Africa, Asia-Pacific, Development & Aid, Economy & Trade, Headlines, Human Rights

CHINA: Winning Friends and Influence in Africa

Antoaneta Bezlova

BEIJING, Nov 1 2006 (IPS) - Accused of supporting corrupt African regimes to facilitate its imports of oil and raw materials from the resource-rich continent, China is staging a grand diplomatic forum to defend its dealings with Africa.

Leaders and officials from 48 African countries will attend the two-day Beijing summit this week meant to highlight China’s role of benefactor in Africa. Beijing hopes to promote its development model and foreign policy credo, scoring diplomatic marks as well as winning trade opportunities.

“This is a milestone event in China-Africa history,” Xu Jinghu, director-general of the Department of African Affairs of the Foreign Ministry told the media ahead of the Nov. 3-5 summit.

While the forum officially celebrates the 50th anniversary of the beginning of China’s diplomatic ties with the continent, it is the last six years of booming bilateral trade and intensified cooperation that provide the background for the meeting.

Driven by its need for ever-increasing quantities of raw materials China has built a significant presence in Africa, investing about 6.72 billion US dollars by the end of last year, and building ports, railways, roads and dams. It has used soft loans and millions of aid to secure natural resources – oil and precious metals, to feed its fast-growing economy.

China imported 38 million tonnes of oil from Africa last year, making up about 30 per cent of the country’s total oil imports. The bilateral trade has jumped from 10 billion US dollars in 2000 to 40 billion last year.


But this unbridled expansion has drawn criticism for overlooking human rights abuses in countries like Sudan and has been described by detractors as a wave of “neo-colonialism”.

As Sudan’s largest foreign investor and an important oil client, China has tried to block UN efforts to impose sanctions on the regime and halt the violence in the war-torn country.

In August, Beijing abstained from a vote on a United Nations resolution that would allow the world body to assume control over the peacekeeping mission in Darfur from the African Union whose mandate was to expire on September 30.

China has rejected criticism that its involvement in the African country has hindered international efforts to stop the bloodshed that has taken some 200,000 lives over the past three years. By contrast, Beijing asserts that adhering to its diplomatic line of non-interference in other countries’ affairs has helped their right to self-determination.

“Chinese investment in Africa has promoted economic growth, increased job opportunities and improved living standards,” Wei Jianguo, vice-minister of commerce told reporters last week. “It has greatly benefited local people and has been very popular among them”.

To accuse China of “neo-colonialism” when appraising its involvement in the African continent is to use “cold-war mentality”, argues Shen Jiru, an international affairs expert at the Chinese Academy of Social Sciences.
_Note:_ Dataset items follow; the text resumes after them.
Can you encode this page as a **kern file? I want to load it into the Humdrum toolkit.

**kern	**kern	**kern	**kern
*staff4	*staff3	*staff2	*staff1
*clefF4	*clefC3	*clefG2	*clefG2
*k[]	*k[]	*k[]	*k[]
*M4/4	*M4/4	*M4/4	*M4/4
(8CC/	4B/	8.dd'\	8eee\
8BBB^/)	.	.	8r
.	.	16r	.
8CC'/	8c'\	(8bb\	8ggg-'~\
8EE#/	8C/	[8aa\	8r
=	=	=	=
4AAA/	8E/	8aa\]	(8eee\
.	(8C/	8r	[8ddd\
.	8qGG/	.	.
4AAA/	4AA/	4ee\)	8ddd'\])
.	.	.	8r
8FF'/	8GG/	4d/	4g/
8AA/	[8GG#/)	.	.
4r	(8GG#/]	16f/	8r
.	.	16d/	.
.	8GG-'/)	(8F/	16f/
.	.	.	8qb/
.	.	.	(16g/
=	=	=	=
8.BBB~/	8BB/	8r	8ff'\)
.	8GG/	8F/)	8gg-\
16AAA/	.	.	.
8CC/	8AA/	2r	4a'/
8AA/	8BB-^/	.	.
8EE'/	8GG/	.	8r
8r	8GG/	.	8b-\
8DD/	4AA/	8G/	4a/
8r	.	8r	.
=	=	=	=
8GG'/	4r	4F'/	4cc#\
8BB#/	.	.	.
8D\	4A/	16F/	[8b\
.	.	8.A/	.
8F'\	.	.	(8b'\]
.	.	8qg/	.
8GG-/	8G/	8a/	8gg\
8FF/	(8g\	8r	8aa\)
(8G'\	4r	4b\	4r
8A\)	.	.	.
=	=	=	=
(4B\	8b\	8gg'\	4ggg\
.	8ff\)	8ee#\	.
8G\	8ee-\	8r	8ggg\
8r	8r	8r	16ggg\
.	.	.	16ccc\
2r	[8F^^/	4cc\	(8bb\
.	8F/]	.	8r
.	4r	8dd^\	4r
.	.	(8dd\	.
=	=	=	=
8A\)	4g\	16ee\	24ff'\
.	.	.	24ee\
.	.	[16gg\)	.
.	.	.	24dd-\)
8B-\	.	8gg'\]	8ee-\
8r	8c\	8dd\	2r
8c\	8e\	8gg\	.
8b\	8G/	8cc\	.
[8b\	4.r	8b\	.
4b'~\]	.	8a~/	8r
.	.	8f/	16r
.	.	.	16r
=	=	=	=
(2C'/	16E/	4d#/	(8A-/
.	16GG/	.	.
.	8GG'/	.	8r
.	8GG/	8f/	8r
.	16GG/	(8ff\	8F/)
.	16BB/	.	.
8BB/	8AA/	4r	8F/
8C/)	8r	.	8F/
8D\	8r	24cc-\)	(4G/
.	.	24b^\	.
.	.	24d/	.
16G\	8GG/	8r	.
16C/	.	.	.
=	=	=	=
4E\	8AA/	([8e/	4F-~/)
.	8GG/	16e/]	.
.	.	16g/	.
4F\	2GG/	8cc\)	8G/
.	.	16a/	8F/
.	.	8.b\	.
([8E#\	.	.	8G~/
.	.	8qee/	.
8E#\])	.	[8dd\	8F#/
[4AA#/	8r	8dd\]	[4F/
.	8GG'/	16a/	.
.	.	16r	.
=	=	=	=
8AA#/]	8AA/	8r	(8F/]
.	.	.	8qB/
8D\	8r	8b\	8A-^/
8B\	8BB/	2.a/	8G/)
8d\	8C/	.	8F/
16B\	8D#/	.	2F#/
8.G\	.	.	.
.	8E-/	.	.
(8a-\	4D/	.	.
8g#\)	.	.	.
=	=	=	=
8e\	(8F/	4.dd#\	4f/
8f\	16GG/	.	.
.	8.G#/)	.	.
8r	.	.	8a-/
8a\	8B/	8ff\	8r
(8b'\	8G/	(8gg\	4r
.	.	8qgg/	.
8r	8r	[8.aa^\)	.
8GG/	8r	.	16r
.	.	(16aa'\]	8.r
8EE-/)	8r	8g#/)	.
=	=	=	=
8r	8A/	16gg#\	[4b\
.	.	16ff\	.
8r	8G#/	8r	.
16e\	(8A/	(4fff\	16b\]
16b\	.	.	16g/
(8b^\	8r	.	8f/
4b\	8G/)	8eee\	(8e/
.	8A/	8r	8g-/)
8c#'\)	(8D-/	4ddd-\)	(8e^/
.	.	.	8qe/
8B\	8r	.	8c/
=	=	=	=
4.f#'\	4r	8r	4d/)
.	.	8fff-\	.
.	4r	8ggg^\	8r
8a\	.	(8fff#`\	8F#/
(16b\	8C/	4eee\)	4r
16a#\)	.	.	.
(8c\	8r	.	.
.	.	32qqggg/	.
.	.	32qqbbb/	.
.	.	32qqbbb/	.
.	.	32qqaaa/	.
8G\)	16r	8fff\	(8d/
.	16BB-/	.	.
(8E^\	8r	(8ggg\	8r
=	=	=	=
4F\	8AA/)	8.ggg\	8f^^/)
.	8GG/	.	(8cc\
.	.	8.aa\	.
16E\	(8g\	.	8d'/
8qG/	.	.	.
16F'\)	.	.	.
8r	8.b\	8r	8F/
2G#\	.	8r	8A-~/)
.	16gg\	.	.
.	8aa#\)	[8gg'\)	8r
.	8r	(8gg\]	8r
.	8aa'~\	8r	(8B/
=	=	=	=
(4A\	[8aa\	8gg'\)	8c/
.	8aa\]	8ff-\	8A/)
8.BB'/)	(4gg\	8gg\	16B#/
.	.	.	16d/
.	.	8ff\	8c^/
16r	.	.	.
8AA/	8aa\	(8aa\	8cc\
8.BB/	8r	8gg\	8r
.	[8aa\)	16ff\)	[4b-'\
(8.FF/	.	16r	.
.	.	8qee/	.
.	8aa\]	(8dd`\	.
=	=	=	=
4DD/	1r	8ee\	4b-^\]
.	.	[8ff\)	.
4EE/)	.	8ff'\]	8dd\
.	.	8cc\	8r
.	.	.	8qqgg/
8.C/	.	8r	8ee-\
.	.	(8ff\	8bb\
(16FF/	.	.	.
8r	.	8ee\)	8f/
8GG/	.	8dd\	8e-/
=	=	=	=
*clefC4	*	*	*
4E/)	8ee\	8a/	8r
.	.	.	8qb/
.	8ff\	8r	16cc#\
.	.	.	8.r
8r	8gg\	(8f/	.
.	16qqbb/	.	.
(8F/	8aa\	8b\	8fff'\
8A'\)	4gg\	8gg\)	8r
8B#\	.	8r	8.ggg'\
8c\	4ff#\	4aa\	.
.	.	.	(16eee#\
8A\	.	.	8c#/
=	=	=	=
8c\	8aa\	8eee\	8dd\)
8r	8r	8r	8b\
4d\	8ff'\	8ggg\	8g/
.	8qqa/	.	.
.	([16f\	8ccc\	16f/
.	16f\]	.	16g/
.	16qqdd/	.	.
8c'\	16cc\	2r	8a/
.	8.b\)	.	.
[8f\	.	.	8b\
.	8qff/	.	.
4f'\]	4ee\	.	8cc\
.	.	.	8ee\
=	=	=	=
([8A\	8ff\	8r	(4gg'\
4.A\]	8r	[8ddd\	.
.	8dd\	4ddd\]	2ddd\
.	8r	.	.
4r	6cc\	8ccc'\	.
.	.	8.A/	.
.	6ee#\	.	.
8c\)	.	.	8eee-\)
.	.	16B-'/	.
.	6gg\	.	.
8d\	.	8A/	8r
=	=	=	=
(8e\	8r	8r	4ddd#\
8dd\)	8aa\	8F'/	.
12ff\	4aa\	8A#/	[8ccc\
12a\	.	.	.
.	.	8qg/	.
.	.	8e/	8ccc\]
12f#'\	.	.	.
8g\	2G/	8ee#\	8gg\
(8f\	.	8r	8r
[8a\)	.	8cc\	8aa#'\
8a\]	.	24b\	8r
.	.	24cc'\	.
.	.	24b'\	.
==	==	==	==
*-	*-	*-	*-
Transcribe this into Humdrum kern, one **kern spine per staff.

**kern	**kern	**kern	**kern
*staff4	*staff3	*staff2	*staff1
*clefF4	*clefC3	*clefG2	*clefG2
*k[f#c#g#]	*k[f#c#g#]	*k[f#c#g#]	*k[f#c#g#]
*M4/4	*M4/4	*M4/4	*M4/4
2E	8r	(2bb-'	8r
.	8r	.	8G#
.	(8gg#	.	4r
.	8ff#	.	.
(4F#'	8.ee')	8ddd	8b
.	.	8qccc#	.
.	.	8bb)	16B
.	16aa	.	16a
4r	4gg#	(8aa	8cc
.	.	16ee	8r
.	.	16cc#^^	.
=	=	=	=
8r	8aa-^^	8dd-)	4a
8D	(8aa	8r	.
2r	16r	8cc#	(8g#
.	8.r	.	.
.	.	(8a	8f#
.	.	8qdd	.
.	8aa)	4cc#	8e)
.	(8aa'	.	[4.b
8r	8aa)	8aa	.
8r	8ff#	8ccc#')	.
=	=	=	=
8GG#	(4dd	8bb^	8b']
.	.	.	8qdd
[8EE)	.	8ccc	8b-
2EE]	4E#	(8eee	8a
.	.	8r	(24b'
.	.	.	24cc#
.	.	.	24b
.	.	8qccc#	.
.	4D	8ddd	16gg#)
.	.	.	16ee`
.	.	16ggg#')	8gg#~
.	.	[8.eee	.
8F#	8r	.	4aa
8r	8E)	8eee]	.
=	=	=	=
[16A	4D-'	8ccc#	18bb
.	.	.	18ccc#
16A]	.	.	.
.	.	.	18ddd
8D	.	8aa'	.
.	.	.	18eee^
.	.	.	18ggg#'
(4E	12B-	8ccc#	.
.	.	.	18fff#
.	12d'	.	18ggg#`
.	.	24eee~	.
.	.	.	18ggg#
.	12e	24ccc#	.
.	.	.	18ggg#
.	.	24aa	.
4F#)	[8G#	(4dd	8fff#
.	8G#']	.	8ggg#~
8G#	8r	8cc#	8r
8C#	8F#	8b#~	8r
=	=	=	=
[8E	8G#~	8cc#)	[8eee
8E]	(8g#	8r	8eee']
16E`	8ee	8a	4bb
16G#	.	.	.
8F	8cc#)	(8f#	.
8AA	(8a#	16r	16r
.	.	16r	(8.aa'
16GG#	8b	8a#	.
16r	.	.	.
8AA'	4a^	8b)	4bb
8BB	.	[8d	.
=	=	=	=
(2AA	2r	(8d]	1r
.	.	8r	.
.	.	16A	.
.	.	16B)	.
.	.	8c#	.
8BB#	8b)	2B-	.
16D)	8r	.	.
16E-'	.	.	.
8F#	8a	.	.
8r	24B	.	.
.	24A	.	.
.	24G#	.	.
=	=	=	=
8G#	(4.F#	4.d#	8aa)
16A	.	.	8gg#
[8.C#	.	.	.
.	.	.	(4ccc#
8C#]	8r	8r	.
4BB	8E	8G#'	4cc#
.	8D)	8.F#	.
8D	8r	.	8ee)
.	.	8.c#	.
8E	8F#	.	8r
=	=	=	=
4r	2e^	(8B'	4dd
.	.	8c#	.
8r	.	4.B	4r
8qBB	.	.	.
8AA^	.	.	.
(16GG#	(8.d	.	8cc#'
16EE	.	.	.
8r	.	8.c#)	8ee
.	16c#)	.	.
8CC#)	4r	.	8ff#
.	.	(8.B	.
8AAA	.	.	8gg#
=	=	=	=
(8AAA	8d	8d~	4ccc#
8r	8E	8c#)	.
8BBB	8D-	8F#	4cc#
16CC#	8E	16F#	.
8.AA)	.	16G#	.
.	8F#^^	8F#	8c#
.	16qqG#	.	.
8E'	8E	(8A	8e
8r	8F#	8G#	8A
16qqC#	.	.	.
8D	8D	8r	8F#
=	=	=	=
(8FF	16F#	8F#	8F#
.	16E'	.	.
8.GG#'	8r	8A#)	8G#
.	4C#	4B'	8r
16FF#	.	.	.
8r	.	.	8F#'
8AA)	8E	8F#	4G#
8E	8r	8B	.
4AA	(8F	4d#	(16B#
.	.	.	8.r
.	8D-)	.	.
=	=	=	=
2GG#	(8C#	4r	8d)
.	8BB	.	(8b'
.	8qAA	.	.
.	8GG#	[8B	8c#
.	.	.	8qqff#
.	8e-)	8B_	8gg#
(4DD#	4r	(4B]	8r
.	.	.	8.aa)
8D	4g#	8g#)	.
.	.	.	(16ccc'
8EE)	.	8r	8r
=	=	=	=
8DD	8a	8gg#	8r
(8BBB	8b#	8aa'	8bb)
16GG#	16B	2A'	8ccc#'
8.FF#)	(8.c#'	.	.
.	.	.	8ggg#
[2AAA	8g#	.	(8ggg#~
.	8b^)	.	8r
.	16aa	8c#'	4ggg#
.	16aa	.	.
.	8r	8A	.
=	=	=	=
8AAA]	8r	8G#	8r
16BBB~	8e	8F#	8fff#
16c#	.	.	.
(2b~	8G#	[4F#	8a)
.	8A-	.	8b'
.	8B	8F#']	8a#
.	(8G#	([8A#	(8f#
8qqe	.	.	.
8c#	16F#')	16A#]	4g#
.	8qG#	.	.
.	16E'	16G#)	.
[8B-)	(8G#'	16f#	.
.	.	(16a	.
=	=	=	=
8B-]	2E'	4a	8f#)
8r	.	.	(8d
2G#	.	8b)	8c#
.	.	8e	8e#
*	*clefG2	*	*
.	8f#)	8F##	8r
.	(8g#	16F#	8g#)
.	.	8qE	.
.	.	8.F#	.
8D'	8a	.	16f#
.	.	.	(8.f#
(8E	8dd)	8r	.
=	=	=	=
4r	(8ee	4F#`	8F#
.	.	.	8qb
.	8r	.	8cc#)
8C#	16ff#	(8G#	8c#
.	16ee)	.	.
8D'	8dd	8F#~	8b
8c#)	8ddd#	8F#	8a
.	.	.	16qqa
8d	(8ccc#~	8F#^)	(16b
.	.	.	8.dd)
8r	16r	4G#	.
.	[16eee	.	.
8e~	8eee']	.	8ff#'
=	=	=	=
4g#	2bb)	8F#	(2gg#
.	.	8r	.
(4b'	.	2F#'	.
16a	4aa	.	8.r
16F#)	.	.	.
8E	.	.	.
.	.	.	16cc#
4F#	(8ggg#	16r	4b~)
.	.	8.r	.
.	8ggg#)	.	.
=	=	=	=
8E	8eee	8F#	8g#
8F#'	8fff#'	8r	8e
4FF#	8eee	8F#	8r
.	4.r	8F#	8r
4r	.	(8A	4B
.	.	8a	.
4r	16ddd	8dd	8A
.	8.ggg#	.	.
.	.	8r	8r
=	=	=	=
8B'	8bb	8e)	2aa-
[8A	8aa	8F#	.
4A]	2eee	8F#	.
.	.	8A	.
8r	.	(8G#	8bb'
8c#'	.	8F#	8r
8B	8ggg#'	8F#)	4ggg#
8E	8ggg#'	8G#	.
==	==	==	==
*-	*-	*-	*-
He points out that China has recently forgiven 10 billion worth of yuan-denominated loans. “What kind of neo-colonialism is that?”

Multilateral bodies like the World Bank and the International Monetary Fund have raised concerns that lending by China to poor countries that have recently benefited from debt relief could drive them into debt again.

But rather than defend its record on this score Beijing hopes that the China-Africa summit would provide a public forum for African leaders to voice their support for Beijing in person.

“We have nothing to lose but our imperialist chains,” the Zimbabwean president, Robert Mugabe, was quoted as saying by the Xinhua News Agency.

Securing the presence of so many African leaders at a single event – the first of such magnitude that China has ever hosted, is already seen here as a big diplomatic success. The five nations in the 53-strong African Union, which don’t have diplomatic relations with China but maintain ties with Taiwan, have also been invited to send observers.

The meeting would cement a “tacit understanding” that China has with the 48 African nations to support each other in the United Nations, according to professor Xu Tiebing of China Media University in Beijing.

“The backing of these African countries in international areas, and particularly in the United Nations is of great importance to China,” Xu said.

China claims Taiwan, home to 23 million people, as part of its territory and has vowed to reunite it by force should the island declare formal independence. In the past five years China has used financial incentives and diplomatic means to persuade Taiwan’s African allies to switch allegiance to Beijing.

Since hosting the first China-African summit on cooperation in Beijing in 2000, the number of Taiwan’s diplomatic allies in Africa has decreased from eight to five. Those five are Burkina Faso, Swaziland, Malawi, Gambia and Sao Tome and Principe.

“Because of its growing international clout China is emerging as the winner in this battle of interests,” said He Wenping, an African export at the Chinese Academy of Social Sciences.